### Provided text
┌──

Startups are time-pinched ventures. Survival, not taking on social issues, is the top priority for most of them. Yet, Hollywood’s ZestFinance thinks despite constraints L.A. tech startups could do more to increase workforce diversity.
In concert with a White House initiative, the debt underwriting software company on Tuesday committed to boosting hiring of under-represented groups and to launch a business alliance that will help other startups do the same.
“We wanted to lead by example in the technology industry,” said Sonya Merrill, chief people officer. “It isn’t enough to say diversity in the workplace is important; you have to actually do something about it.”
Women make up 40 percent of ZestFinance’s overall workforce, though in the technical fields they account for 19 percent; 4 percent are veterans; and 36 percent people of color. The company has pledged to increase its female workforce to 50 percent, veterans to 8 percent and the representation of people of color to 45 percent by the end of 2016. It also said it would triple the number of employees with disabilities and to make sure at least one woman and person of color is in the candidate pool for each open position.
Because ZestFinance uses machine learning software to help lenders better assess the risk of financing sub-prime rated borrowers it is in constant need of tech talent. Matching underrepresented groups with that need, however, may be tough. The pipeline of science, technology, engineering and mathematics college graduates lacks diversity.
Merrill thinks ZestFinance can hit many of its goals, however, by changing its mindset and being more resourceful with candidates it comes across.

└──

### Records provided
┌──

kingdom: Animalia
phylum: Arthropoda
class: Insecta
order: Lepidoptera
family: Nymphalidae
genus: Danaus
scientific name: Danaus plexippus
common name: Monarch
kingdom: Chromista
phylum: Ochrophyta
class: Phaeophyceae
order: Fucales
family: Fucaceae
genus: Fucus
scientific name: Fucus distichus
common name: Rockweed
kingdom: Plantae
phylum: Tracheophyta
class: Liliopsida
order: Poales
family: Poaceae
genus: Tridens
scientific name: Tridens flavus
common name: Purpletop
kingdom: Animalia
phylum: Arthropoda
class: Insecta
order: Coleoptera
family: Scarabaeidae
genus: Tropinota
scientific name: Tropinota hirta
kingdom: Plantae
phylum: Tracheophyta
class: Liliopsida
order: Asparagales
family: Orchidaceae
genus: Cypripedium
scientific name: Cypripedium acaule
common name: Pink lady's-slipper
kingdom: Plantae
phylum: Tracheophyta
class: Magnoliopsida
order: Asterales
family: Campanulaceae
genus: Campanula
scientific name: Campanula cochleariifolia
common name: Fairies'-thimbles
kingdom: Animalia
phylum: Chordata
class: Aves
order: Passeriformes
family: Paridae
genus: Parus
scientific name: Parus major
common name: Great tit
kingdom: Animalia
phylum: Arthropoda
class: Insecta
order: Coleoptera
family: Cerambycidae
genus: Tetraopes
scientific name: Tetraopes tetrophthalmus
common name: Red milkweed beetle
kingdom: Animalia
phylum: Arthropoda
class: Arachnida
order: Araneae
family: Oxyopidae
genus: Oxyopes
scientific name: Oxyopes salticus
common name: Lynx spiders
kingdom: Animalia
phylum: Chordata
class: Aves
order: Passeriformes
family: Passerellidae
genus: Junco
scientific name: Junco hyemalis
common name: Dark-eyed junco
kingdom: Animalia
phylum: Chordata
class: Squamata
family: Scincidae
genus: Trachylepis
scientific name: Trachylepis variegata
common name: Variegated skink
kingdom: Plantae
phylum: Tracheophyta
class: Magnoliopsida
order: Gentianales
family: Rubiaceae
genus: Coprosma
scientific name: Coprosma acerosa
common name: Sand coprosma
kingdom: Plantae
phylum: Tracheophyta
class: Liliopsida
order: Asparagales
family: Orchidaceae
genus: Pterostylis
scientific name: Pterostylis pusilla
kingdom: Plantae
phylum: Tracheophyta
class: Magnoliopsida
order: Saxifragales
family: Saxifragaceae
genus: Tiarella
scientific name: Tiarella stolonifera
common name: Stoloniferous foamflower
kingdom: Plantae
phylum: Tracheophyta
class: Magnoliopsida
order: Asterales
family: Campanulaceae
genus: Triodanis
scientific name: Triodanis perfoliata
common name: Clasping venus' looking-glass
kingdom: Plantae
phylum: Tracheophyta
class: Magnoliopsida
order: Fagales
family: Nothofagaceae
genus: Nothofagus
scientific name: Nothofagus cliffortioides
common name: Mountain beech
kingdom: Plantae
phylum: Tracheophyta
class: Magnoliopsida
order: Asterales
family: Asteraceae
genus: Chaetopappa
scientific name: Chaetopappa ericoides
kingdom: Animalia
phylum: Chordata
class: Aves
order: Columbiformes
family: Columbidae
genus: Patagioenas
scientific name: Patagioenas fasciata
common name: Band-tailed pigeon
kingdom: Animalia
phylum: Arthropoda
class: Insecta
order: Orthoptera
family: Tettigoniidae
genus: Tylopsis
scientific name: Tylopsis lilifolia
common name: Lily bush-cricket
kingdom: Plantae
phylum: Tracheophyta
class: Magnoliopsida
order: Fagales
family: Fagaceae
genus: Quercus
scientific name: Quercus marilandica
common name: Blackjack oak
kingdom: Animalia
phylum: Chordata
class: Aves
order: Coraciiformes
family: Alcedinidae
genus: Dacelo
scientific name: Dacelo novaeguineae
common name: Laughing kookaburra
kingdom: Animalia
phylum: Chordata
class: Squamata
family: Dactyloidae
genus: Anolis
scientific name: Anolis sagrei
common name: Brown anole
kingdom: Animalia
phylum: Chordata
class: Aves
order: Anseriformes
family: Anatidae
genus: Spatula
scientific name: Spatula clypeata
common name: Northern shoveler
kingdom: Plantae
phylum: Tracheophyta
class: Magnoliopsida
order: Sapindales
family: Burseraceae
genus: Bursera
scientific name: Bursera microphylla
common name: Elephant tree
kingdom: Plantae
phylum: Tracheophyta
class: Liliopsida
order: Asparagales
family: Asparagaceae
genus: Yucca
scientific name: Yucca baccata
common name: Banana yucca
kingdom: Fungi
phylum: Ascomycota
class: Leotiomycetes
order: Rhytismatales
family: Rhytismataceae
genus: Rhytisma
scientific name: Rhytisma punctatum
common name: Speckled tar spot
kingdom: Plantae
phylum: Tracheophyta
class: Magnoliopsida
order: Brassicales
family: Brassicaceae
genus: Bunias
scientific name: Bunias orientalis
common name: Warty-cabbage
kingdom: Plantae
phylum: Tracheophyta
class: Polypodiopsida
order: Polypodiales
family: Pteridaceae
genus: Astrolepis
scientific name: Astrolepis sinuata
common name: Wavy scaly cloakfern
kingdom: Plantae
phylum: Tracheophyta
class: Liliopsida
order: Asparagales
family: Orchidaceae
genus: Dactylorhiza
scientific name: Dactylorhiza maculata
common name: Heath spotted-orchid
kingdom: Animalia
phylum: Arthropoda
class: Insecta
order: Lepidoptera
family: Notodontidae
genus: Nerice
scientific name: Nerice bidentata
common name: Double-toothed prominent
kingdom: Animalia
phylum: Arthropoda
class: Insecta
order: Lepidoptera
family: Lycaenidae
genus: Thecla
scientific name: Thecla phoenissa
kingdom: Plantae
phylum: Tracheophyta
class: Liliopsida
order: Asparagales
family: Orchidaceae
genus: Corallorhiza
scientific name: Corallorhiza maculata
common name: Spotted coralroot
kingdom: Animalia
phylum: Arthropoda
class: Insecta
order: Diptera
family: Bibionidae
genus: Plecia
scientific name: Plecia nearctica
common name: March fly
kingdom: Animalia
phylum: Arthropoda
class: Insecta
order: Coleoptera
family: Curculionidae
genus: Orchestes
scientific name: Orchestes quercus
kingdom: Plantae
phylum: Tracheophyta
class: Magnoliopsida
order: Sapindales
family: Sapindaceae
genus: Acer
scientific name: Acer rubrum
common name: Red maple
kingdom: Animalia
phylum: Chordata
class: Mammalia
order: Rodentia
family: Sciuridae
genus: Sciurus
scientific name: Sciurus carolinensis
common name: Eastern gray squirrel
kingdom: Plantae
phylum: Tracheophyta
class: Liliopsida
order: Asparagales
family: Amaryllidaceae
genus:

└──

### Questions to answer
1) According to the article on ZestFinance's diversity pledge, what percentage of the company's workers in technical fields are women?
2) Translate this sentence from the ZestFinance diversity article into Spanish: "Survival, not taking on social issues, is the top priority for most of them."
3) Pick up the article on ZestFinance's diversity pledge after its final sentence and keep writing it.

### Task results
1) 19 percent.

2) La supervivencia, y no ocuparse de cuestiones sociales, es la máxima prioridad para la mayoría de ellas.

3)
“If they don’t have the specific skill set we need then we are going to teach them that,” she said. “If you switch your mindset about how you do your hiring and focus on horsepower and potential over specific skill sets then you can get a more diverse workforce.”
Most of the company’s efforts will be focused on retooling candidates with closely related skills, such as engineers who just need to be taught a new coding language, she said.
ZestFinance is also going to switch recruiting tactics.
The company will look further afield for job candidates, outside its typical hunting grounds at California Institute of Technology and Harvey Mudd College, Merrill said. Possible recruitment targets include school for the deaf Gallaudet University in Washington and historically black colleges.
Moreover, ZestFinance thinks there is strength in numbers. The company is in the early stages of launching a L.A. business alliance intended, among other things, to setup joint-career fairs and share recruitment best practices.
“Our intent is to pull together a bunch of companies that can go out to other schools and universities that have more access to diversity candidates,” said Merrill.
Still, with all the demands of building a profitable startup, are these goals possible? Merrill thinks many of them are, and moreover thinks it’s a worthy goal either way.
“I hope we’ll hit them all; probably we won’t and that’s OK,” she said. “I think the progress we’ll make aiming at lofty goals will be greater than aiming at smaller goals.”